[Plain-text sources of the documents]
+---+

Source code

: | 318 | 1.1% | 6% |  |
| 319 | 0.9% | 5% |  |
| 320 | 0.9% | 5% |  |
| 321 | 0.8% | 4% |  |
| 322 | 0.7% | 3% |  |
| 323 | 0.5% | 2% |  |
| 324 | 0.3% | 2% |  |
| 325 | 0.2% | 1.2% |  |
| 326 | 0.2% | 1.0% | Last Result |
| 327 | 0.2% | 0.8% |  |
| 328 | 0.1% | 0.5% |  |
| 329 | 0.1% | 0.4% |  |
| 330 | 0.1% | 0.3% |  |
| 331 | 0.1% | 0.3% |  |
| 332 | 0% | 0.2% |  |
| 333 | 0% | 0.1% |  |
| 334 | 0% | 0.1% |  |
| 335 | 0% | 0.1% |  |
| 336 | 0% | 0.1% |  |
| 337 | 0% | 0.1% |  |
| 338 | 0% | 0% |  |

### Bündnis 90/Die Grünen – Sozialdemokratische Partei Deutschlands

+---+

**TASK DESCRIPTION:** Reproduce every line of the items above, character for character.

**WRITTEN RESPONSE:**
Source code

: | 318 | 1.1% | 6% |  |
| 319 | 0.9% | 5% |  |
| 320 | 0.9% | 5% |  |
| 321 | 0.8% | 4% |  |
| 322 | 0.7% | 3% |  |
| 323 | 0.5% | 2% |  |
| 324 | 0.3% | 2% |  |
| 325 | 0.2% | 1.2% |  |
| 326 | 0.2% | 1.0% | Last Result |
| 327 | 0.2% | 0.8% |  |
| 328 | 0.1% | 0.5% |  |
| 329 | 0.1% | 0.4% |  |
| 330 | 0.1% | 0.3% |  |
| 331 | 0.1% | 0.3% |  |
| 332 | 0% | 0.2% |  |
| 333 | 0% | 0.1% |  |
| 334 | 0% | 0.1% |  |
| 335 | 0% | 0.1% |  |
| 336 | 0% | 0.1% |  |
| 337 | 0% | 0.1% |  |
| 338 | 0% | 0% |  |

### Bündnis 90/Die Grünen – Sozialdemokratische Partei Deutschlands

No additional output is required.